-- Exercise description --
The answer must be one number: the count of lines in the data below that include "Group".

Data for review Start Marker

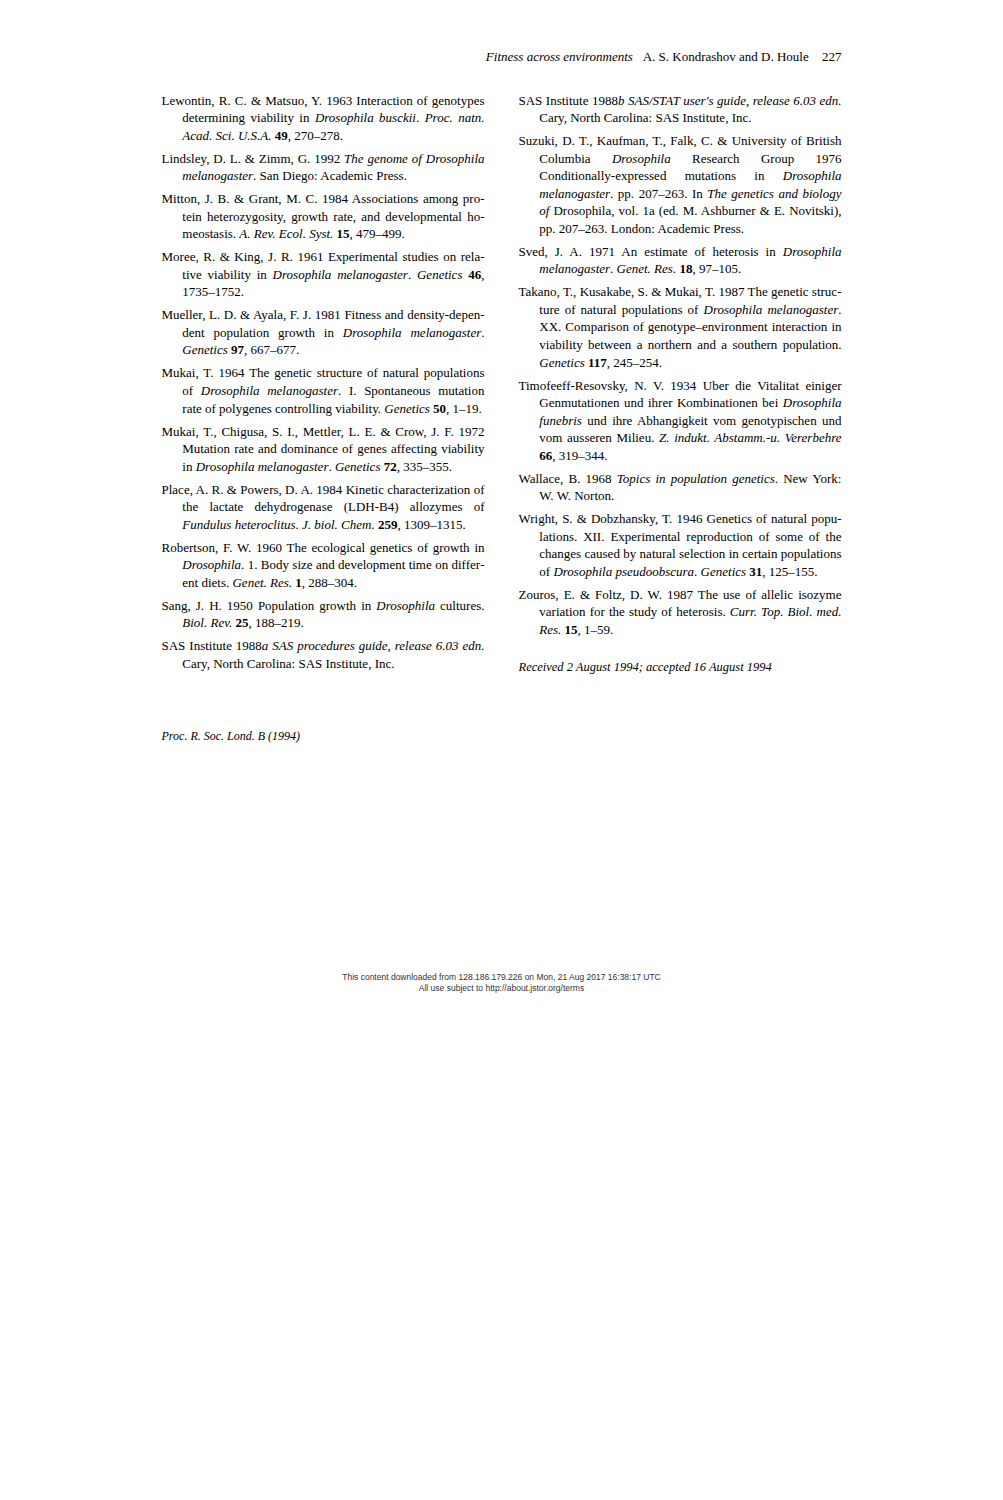Fitness across environments A. S. Kondrashov and D. Houle 227
Lewontin, R. C. & Matsuo, Y. 1963 Interaction of genotypes determining viability in Drosophila busckii. Proc. natn. Acad. Sci. U.S.A. 49, 270–278.
Lindsley, D. L. & Zimm, G. 1992 The genome of Drosophila melanogaster. San Diego: Academic Press.
Mitton, J. B. & Grant, M. C. 1984 Associations among protein heterozygosity, growth rate, and developmental homeostasis. A. Rev. Ecol. Syst. 15, 479–499.
Moree, R. & King, J. R. 1961 Experimental studies on relative viability in Drosophila melanogaster. Genetics 46, 1735–1752.
Mueller, L. D. & Ayala, F. J. 1981 Fitness and density-dependent population growth in Drosophila melanogaster. Genetics 97, 667–677.
Mukai, T. 1964 The genetic structure of natural populations of Drosophila melanogaster. I. Spontaneous mutation rate of polygenes controlling viability. Genetics 50, 1–19.
Mukai, T., Chigusa, S. I., Mettler, L. E. & Crow, J. F. 1972 Mutation rate and dominance of genes affecting viability in Drosophila melanogaster. Genetics 72, 335–355.
Place, A. R. & Powers, D. A. 1984 Kinetic characterization of the lactate dehydrogenase (LDH-B4) allozymes of Fundulus heteroclitus. J. biol. Chem. 259, 1309–1315.
Robertson, F. W. 1960 The ecological genetics of growth in Drosophila. 1. Body size and development time on different diets. Genet. Res. 1, 288–304.
Sang, J. H. 1950 Population growth in Drosophila cultures. Biol. Rev. 25, 188–219.
SAS Institute 1988a SAS procedures guide, release 6.03 edn. Cary, North Carolina: SAS Institute, Inc.
SAS Institute 1988b SAS/STAT user's guide, release 6.03 edn. Cary, North Carolina: SAS Institute, Inc.
Suzuki, D. T., Kaufman, T., Falk, C. & University of British Columbia Drosophila Research Group 1976 Conditionally-expressed mutations in Drosophila melanogaster. pp. 207–263. In The genetics and biology of Drosophila, vol. 1a (ed. M. Ashburner & E. Novitski), pp. 207–263. London: Academic Press.
Sved, J. A. 1971 An estimate of heterosis in Drosophila melanogaster. Genet. Res. 18, 97–105.
Takano, T., Kusakabe, S. & Mukai, T. 1987 The genetic structure of natural populations of Drosophila melanogaster. XX. Comparison of genotype–environment interaction in viability between a northern and a southern population. Genetics 117, 245–254.
Timofeeff-Resovsky, N. V. 1934 Uber die Vitalitat einiger Genmutationen und ihrer Kombinationen bei Drosophila funebris und ihre Abhangigkeit vom genotypischen und vom ausseren Milieu. Z. indukt. Abstamm.-u. Vererbehre 66, 319–344.
Wallace, B. 1968 Topics in population genetics. New York: W. W. Norton.
Wright, S. & Dobzhansky, T. 1946 Genetics of natural populations. XII. Experimental reproduction of some of the changes caused by natural selection in certain populations of Drosophila pseudoobscura. Genetics 31, 125–155.
Zouros, E. & Foltz, D. W. 1987 The use of allelic isozyme variation for the study of heterosis. Curr. Top. Biol. med. Res. 15, 1–59.
Received 2 August 1994; accepted 16 August 1994
Proc. R. Soc. Lond. B (1994)
This content downloaded from 128.186.179.226 on Mon, 21 Aug 2017 16:38:17 UTC
All use subject to http://about.jstor.org/terms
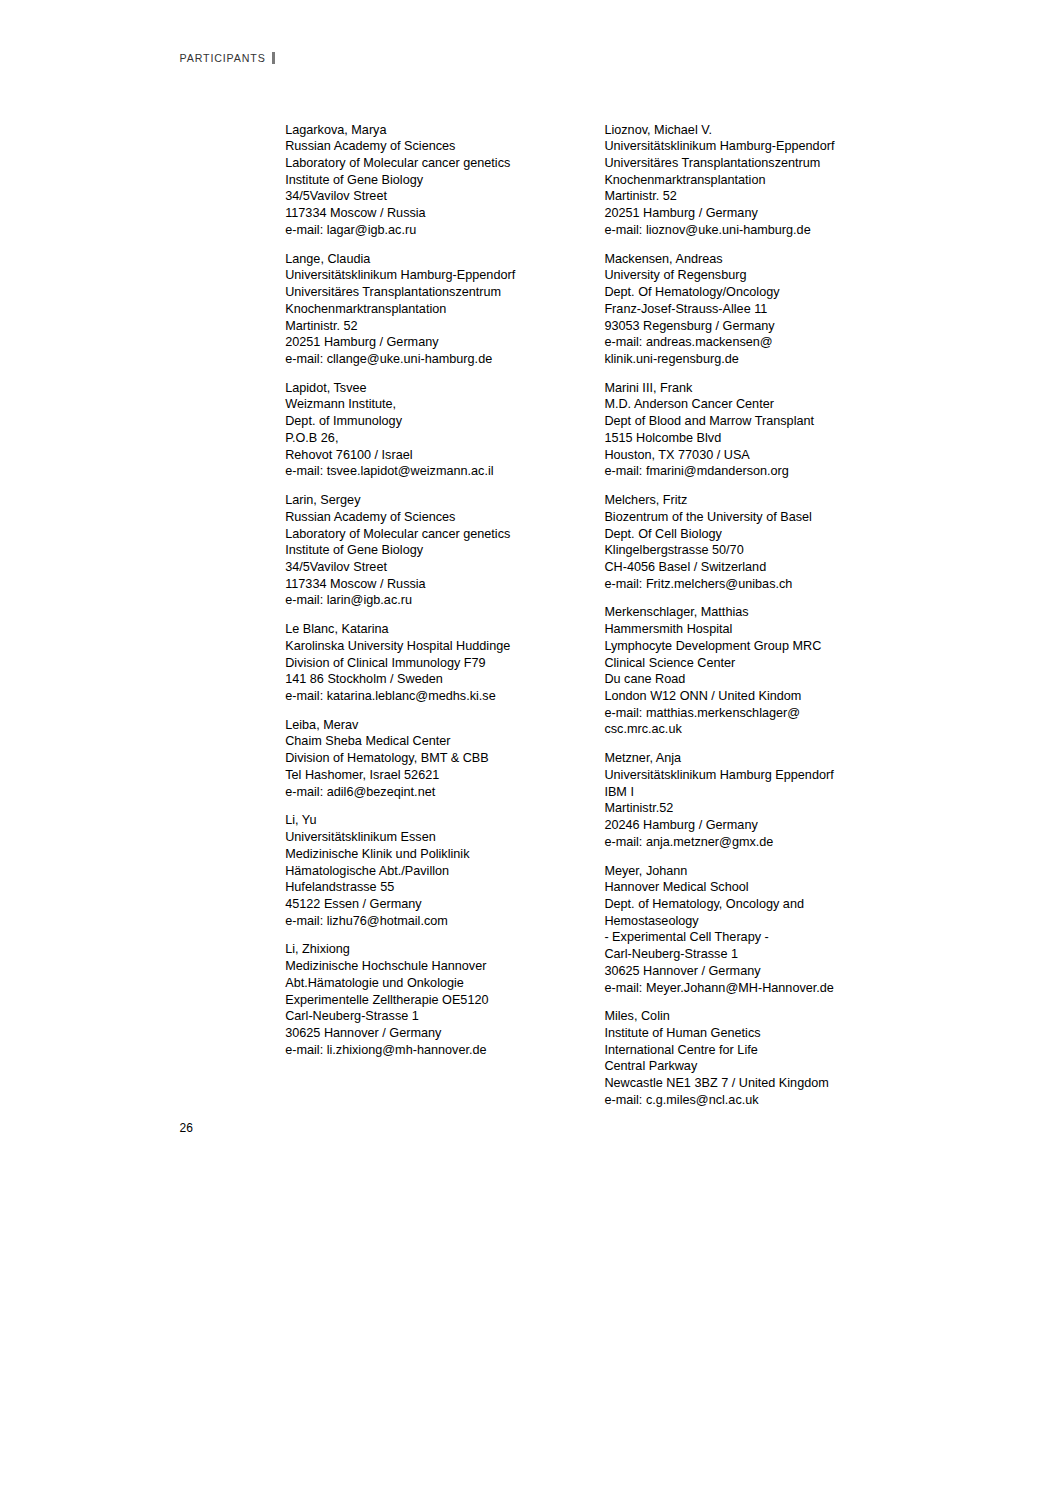PARTICIPANTS
Lagarkova, Marya
Russian Academy of Sciences
Laboratory of Molecular cancer genetics
Institute of Gene Biology
34/5Vavilov Street
117334 Moscow / Russia
e-mail: lagar@igb.ac.ru
Lange, Claudia
Universitätsklinikum Hamburg-Eppendorf
Universitäres Transplantationszentrum
Knochenmarktransplantation
Martinistr. 52
20251 Hamburg / Germany
e-mail: cllange@uke.uni-hamburg.de
Lapidot, Tsvee
Weizmann Institute,
Dept. of Immunology
P.O.B 26,
Rehovot 76100 / Israel
e-mail: tsvee.lapidot@weizmann.ac.il
Larin, Sergey
Russian Academy of Sciences
Laboratory of Molecular cancer genetics
Institute of Gene Biology
34/5Vavilov Street
117334 Moscow / Russia
e-mail: larin@igb.ac.ru
Le Blanc, Katarina
Karolinska University Hospital Huddinge
Division of Clinical Immunology F79
141 86 Stockholm / Sweden
e-mail: katarina.leblanc@medhs.ki.se
Leiba, Merav
Chaim Sheba Medical Center
Division of Hematology, BMT & CBB
Tel Hashomer, Israel 52621
e-mail: adil6@bezeqint.net
Li, Yu
Universitätsklinikum Essen
Medizinische Klinik und Poliklinik
Hämatologische Abt./Pavillon
Hufelandstrasse 55
45122 Essen / Germany
e-mail: lizhu76@hotmail.com
Li, Zhixiong
Medizinische Hochschule Hannover
Abt.Hämatologie und Onkologie
Experimentelle Zelltherapie OE5120
Carl-Neuberg-Strasse 1
30625 Hannover / Germany
e-mail: li.zhixiong@mh-hannover.de
Lioznov, Michael V.
Universitätsklinikum Hamburg-Eppendorf
Universitäres Transplantationszentrum
Knochenmarktransplantation
Martinistr. 52
20251 Hamburg / Germany
e-mail: lioznov@uke.uni-hamburg.de
Mackensen, Andreas
University of Regensburg
Dept. Of Hematology/Oncology
Franz-Josef-Strauss-Allee 11
93053 Regensburg / Germany
e-mail: andreas.mackensen@
klinik.uni-regensburg.de
Marini III, Frank
M.D. Anderson Cancer Center
Dept of Blood and Marrow Transplant
1515 Holcombe Blvd
Houston, TX 77030 / USA
e-mail: fmarini@mdanderson.org
Melchers, Fritz
Biozentrum of the University of Basel
Dept. Of Cell Biology
Klingelbergstrasse 50/70
CH-4056 Basel / Switzerland
e-mail: Fritz.melchers@unibas.ch
Merkenschlager, Matthias
Hammersmith Hospital
Lymphocyte Development Group MRC
Clinical Science Center
Du cane Road
London W12 ONN / United Kindom
e-mail: matthias.merkenschlager@
csc.mrc.ac.uk
Metzner, Anja
Universitätsklinikum Hamburg Eppendorf
IBM I
Martinistr.52
20246 Hamburg / Germany
e-mail: anja.metzner@gmx.de
Meyer, Johann
Hannover Medical School
Dept. of Hematology, Oncology and
Hemostaseology
- Experimental Cell Therapy -
Carl-Neuberg-Strasse 1
30625 Hannover / Germany
e-mail: Meyer.Johann@MH-Hannover.de
Miles, Colin
Institute of Human Genetics
International Centre for Life
Central Parkway
Newcastle NE1 3BZ 7 / United Kingdom
e-mail: c.g.miles@ncl.ac.uk
26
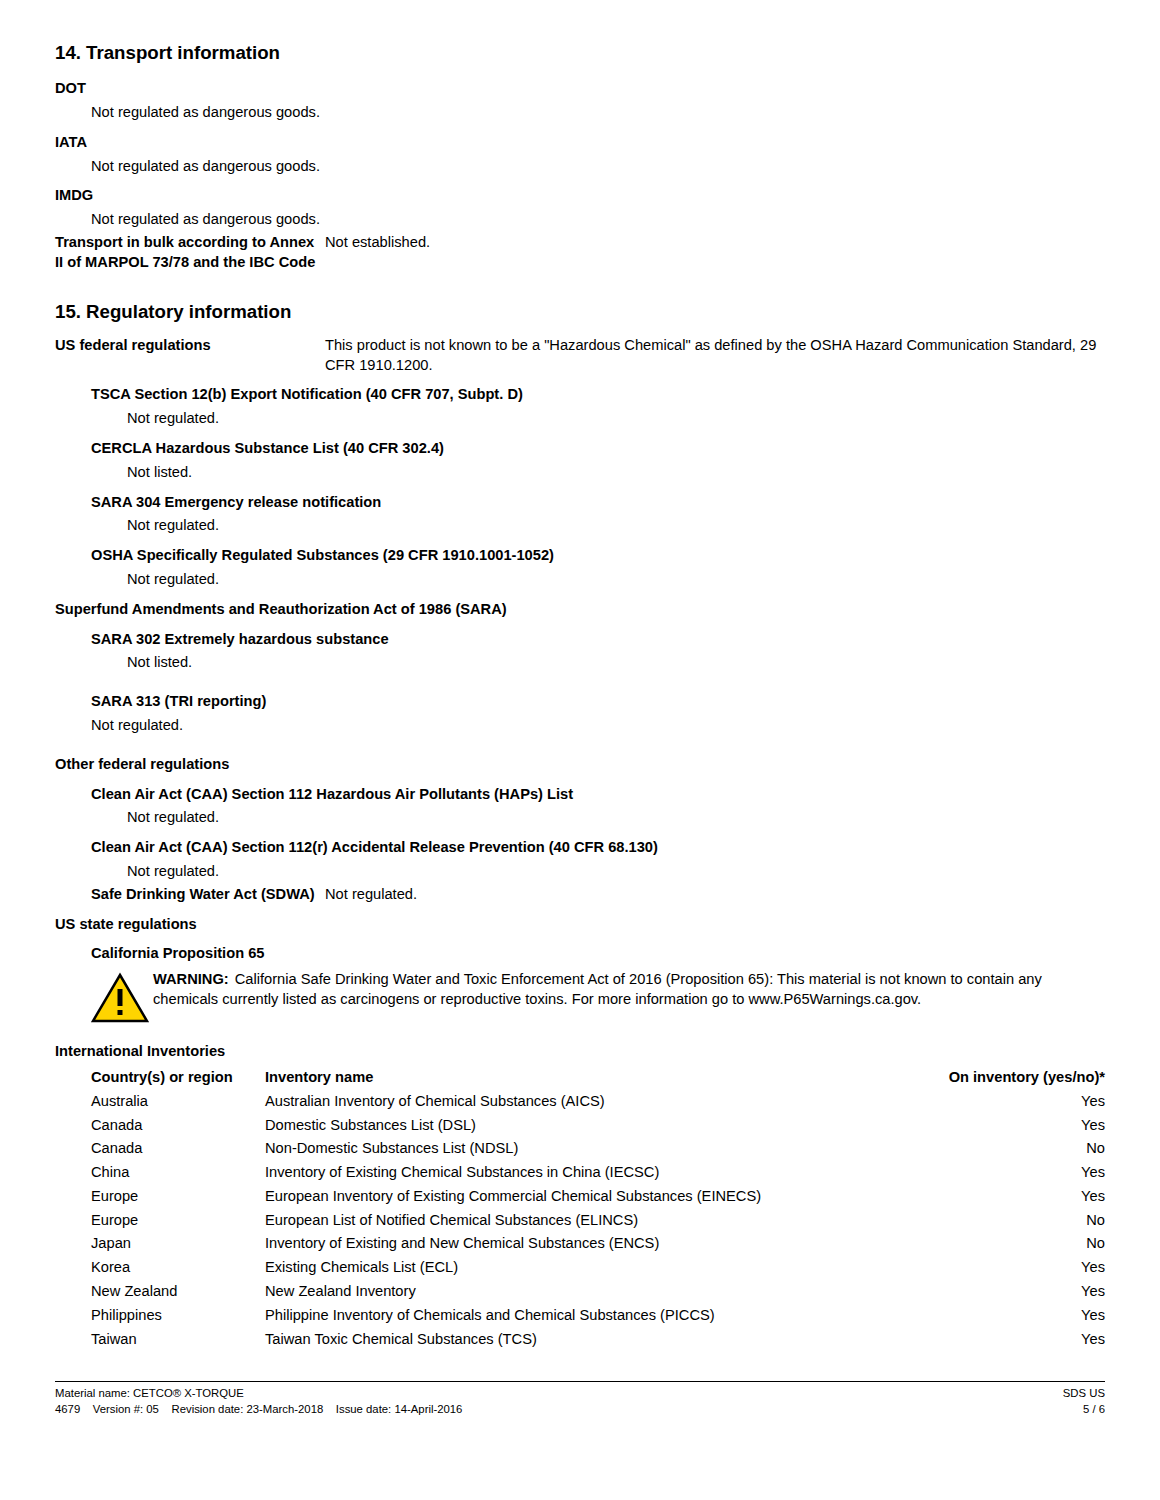14. Transport information
DOT
Not regulated as dangerous goods.
IATA
Not regulated as dangerous goods.
IMDG
Not regulated as dangerous goods.
Transport in bulk according to Annex II of MARPOL 73/78 and the IBC Code
Not established.
15. Regulatory information
US federal regulations
This product is not known to be a "Hazardous Chemical" as defined by the OSHA Hazard Communication Standard, 29 CFR 1910.1200.
TSCA Section 12(b) Export Notification (40 CFR 707, Subpt. D)
Not regulated.
CERCLA Hazardous Substance List (40 CFR 302.4)
Not listed.
SARA 304 Emergency release notification
Not regulated.
OSHA Specifically Regulated Substances (29 CFR 1910.1001-1052)
Not regulated.
Superfund Amendments and Reauthorization Act of 1986 (SARA)
SARA 302 Extremely hazardous substance
Not listed.
SARA 313 (TRI reporting)
Not regulated.
Other federal regulations
Clean Air Act (CAA) Section 112 Hazardous Air Pollutants (HAPs) List
Not regulated.
Clean Air Act (CAA) Section 112(r) Accidental Release Prevention (40 CFR 68.130)
Not regulated.
Safe Drinking Water Act (SDWA)
Not regulated.
US state regulations
California Proposition 65
WARNING: California Safe Drinking Water and Toxic Enforcement Act of 2016 (Proposition 65): This material is not known to contain any chemicals currently listed as carcinogens or reproductive toxins. For more information go to www.P65Warnings.ca.gov.
International Inventories
| Country(s) or region | Inventory name | On inventory (yes/no)* |
| --- | --- | --- |
| Australia | Australian Inventory of Chemical Substances (AICS) | Yes |
| Canada | Domestic Substances List (DSL) | Yes |
| Canada | Non-Domestic Substances List (NDSL) | No |
| China | Inventory of Existing Chemical Substances in China (IECSC) | Yes |
| Europe | European Inventory of Existing Commercial Chemical Substances (EINECS) | Yes |
| Europe | European List of Notified Chemical Substances (ELINCS) | No |
| Japan | Inventory of Existing and New Chemical Substances (ENCS) | No |
| Korea | Existing Chemicals List (ECL) | Yes |
| New Zealand | New Zealand Inventory | Yes |
| Philippines | Philippine Inventory of Chemicals and Chemical Substances (PICCS) | Yes |
| Taiwan | Taiwan Toxic Chemical Substances (TCS) | Yes |
Material name: CETCO® X-TORQUE
SDS US
4679 Version #: 05 Revision date: 23-March-2018 Issue date: 14-April-2016
5 / 6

Data for review End Marker

-- Exercise result --
2